A decade later, and on three other occasions, the then-Senator Biden advocated freezing all federal spending. 

In 1984, Biden supported a spending freeze citing the “upward march of interest rates and inflation.” Biden argued the American people “are not stupid” and would support the spending freeze. 

Also, in 1984, the now-president supported an amendment introduced by Democrat Senator Paul Tsongas of Massachusetts, which would link an increase in the debt limit to an overall freeze on federal spending. 

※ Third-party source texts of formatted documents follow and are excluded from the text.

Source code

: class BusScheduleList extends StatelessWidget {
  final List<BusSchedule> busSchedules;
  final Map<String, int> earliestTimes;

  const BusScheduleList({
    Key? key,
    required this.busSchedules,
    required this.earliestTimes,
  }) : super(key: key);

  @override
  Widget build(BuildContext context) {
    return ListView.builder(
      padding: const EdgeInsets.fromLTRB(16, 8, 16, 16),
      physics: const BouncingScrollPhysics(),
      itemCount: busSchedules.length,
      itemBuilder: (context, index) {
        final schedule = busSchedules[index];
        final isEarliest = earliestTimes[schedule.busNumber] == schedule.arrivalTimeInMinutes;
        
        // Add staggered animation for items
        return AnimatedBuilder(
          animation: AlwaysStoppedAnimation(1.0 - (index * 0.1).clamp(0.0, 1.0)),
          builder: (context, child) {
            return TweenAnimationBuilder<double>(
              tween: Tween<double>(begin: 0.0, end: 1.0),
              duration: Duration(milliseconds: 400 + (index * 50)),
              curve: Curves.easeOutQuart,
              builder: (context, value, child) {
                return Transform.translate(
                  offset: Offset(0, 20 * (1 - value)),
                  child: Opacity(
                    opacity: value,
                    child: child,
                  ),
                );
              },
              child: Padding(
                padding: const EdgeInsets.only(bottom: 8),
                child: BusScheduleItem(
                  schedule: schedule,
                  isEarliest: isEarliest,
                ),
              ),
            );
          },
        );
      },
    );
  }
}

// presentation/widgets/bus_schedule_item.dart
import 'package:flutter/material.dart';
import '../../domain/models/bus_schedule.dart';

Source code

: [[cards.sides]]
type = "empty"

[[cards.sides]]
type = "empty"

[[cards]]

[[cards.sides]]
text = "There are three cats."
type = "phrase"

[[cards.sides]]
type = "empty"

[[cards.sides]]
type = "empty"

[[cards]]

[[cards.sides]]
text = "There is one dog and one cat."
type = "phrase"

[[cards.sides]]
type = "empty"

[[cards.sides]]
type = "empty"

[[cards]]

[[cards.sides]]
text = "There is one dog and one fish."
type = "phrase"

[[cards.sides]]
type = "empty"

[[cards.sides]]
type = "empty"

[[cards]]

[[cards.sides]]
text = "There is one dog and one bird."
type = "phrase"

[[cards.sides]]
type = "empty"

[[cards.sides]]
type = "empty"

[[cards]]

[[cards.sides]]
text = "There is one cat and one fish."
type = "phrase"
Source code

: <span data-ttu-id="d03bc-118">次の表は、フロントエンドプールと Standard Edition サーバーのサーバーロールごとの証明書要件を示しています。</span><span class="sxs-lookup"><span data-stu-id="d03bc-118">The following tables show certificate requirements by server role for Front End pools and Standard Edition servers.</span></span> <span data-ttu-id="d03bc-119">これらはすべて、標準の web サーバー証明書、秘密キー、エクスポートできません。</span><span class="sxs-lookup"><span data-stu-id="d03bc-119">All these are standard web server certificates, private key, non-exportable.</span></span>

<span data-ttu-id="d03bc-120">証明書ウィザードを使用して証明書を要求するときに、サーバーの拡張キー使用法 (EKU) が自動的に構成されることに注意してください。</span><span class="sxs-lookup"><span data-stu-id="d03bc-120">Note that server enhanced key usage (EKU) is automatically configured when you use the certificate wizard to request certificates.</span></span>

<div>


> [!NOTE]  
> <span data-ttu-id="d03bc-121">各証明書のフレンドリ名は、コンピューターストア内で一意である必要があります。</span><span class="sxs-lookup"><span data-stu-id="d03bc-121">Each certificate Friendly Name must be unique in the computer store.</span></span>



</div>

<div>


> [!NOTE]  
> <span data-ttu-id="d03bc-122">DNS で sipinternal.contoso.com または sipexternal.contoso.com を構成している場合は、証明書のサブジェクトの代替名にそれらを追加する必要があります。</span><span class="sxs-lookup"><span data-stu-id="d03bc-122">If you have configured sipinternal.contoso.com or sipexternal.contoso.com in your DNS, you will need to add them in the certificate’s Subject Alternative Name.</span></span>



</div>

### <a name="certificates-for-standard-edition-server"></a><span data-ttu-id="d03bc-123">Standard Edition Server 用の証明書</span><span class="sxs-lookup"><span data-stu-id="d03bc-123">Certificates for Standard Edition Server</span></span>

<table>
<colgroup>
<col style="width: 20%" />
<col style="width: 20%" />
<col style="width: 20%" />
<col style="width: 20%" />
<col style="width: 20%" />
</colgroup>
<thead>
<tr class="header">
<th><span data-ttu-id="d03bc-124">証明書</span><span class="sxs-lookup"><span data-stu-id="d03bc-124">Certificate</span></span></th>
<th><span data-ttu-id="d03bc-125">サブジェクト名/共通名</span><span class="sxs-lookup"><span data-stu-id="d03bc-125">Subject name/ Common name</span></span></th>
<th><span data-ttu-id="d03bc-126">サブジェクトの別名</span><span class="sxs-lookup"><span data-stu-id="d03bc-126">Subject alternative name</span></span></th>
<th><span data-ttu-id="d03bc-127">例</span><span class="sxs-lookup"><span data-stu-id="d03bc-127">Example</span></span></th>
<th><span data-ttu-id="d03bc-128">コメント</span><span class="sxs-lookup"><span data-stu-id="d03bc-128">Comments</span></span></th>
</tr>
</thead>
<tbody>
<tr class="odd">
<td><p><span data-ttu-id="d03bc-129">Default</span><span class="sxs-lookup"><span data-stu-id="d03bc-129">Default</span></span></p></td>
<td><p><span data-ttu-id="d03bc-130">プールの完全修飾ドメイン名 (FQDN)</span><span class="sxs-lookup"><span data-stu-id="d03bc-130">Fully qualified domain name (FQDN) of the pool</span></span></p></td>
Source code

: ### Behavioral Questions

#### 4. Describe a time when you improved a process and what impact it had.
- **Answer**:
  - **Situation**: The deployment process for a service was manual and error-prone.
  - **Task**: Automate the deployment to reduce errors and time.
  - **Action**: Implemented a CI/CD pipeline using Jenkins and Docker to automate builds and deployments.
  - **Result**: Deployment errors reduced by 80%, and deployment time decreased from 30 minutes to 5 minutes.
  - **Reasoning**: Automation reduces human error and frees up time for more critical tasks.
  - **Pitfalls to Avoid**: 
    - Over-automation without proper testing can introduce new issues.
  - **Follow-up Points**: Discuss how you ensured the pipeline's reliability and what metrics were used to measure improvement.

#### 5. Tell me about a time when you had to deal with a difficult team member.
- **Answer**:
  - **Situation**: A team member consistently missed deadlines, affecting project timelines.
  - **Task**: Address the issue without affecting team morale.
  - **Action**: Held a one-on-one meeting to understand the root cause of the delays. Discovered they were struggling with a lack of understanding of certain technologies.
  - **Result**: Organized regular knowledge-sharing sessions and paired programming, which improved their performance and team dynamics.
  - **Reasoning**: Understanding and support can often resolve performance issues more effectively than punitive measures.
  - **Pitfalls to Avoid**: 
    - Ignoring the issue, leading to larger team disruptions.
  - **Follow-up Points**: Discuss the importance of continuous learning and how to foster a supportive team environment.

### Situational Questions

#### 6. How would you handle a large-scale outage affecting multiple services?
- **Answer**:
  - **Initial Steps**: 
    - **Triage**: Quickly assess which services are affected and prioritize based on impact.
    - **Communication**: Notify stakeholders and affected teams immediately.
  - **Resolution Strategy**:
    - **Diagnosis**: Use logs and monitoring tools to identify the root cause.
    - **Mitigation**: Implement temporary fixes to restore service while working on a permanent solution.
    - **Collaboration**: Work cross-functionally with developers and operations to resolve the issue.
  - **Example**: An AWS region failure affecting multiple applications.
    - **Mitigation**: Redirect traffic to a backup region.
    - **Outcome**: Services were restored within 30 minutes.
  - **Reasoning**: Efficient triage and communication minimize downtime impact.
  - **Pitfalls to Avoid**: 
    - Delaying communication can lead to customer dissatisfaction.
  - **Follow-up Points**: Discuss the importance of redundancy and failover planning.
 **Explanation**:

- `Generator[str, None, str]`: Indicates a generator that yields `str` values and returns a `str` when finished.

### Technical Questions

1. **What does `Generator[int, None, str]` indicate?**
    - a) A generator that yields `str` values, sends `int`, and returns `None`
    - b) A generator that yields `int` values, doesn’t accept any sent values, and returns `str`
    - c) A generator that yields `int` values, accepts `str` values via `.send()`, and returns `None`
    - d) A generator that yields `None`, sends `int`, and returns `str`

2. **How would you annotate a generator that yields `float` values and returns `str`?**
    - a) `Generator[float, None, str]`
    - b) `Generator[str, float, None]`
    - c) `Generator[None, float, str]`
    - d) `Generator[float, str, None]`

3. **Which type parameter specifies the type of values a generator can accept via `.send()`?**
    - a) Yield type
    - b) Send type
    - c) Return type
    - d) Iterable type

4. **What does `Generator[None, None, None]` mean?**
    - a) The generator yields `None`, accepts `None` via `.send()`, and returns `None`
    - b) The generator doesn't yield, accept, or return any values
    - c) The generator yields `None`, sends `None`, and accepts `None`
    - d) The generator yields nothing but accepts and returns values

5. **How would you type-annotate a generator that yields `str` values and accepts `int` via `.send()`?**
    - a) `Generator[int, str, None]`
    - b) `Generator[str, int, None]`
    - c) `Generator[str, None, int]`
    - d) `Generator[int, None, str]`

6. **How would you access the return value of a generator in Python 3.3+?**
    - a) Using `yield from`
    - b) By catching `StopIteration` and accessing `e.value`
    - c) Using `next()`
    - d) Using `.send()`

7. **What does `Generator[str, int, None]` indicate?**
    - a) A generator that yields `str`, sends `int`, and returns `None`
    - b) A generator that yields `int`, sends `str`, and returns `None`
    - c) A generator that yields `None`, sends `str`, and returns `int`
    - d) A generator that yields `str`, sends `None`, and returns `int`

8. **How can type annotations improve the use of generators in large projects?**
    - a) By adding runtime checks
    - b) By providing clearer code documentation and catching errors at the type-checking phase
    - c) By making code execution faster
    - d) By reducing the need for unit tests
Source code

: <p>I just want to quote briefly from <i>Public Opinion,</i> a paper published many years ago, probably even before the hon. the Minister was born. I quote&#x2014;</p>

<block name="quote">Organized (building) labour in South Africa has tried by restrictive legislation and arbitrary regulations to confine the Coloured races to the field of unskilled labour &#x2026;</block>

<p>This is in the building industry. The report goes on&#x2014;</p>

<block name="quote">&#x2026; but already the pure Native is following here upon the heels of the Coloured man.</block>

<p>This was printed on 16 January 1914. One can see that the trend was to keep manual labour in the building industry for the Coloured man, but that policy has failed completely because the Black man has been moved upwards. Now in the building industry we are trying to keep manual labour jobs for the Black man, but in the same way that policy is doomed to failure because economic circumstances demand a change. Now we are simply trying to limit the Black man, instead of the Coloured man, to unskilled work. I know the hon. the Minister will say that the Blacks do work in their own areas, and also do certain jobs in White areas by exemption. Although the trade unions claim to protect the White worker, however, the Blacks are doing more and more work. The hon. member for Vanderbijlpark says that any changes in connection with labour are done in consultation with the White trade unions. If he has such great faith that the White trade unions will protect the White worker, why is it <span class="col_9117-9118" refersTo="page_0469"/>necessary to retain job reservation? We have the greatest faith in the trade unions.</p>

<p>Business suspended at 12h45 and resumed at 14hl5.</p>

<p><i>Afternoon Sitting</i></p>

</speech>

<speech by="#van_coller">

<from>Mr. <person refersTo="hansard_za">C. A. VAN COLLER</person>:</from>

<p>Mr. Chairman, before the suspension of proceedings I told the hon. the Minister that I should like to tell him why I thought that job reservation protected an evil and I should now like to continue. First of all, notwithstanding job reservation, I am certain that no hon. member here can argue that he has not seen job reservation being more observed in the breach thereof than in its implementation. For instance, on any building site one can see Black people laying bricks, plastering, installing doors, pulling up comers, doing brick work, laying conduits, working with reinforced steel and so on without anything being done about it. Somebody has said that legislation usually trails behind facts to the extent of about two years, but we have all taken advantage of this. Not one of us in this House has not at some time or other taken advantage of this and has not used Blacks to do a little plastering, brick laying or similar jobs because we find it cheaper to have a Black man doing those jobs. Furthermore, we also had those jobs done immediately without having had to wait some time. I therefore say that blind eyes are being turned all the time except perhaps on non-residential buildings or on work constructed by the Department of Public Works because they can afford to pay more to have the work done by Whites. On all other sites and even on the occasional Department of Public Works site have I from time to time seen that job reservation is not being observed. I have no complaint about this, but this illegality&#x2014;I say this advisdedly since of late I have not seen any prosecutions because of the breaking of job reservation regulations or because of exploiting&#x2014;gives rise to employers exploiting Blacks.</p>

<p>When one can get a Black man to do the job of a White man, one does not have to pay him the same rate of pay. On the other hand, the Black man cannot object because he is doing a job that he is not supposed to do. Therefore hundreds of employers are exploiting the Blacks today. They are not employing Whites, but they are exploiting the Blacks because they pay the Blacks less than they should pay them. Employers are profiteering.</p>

“My mother says there is nothing like looking over a precipice to focus one’s attention,” Biden said then, amid the country’s increasing debt obligations. 

When Tsongas withdrew the amendment, Biden voted against increasing the debt ceiling. 

The following year, Biden suggested freezing all federal spending for two years. He argued during a speech on the floor of the Senate that, “If the President again submits an outrageous budget, congress should give serious consideration to an immediate across-the-board freeze for the next two years in federal spending and a two-year suspension of tax indexing.”

Biden continued to support freezing federal spending far into the 1990s

In 1995, Senator Biden complained on the Senate floor that his 1975 push to sunset all federal programs never made it out of Congress.

“When I argued that we should freeze federal spending, I meant Social Security as well; I meant Medicare and Medicaid. I meant veterans’ benefits. I meant every single solitary thing in the government,” Biden said. 

“And I not only tried it once, I tried it twice. I tried it the third time, and I tried it the fourth time,” lamented Biden.

The renewed interest in the president’s decades-long support for sunsetting bloated federal programs was mocked by many Republicans who claim that the president lied during his State of the Union speech when he stated, “Some Republicans want Medicare and Socials Security to sunset. I’m not saying it’s the majority…anybody who doubts it, contact my office.”

“I don’t have a bill to sunset Medicare and Social Security, but [Joe Biden] did,” tweeted GOP Senator Rick Scott of Florida on Wednesday, sharing the text of the 1975 Biden proposal. 

“I always wondered why [Joe Biden] was so insistent on lying to attack me. Now, we know: he has a guilty conscience. He actually did what he is falsely accusing me of doing,” added Scott in another tweet.

“If a law is worth keeping. Congress can pass it again,” tweeted Scott.

The Republican National Committee also targeted Biden’s anti-spending past. 

“Biden’s spent the last year falsely claiming that Republicans are threatening Social Security and Medicare (they aren’t). Biden claims Republicans back a plan to sunset all federal legislation after five years (they don’t). Guess who did support such a plan? Joe Biden,” tweeted RNC’s deputy communications director, Zach Parkinson.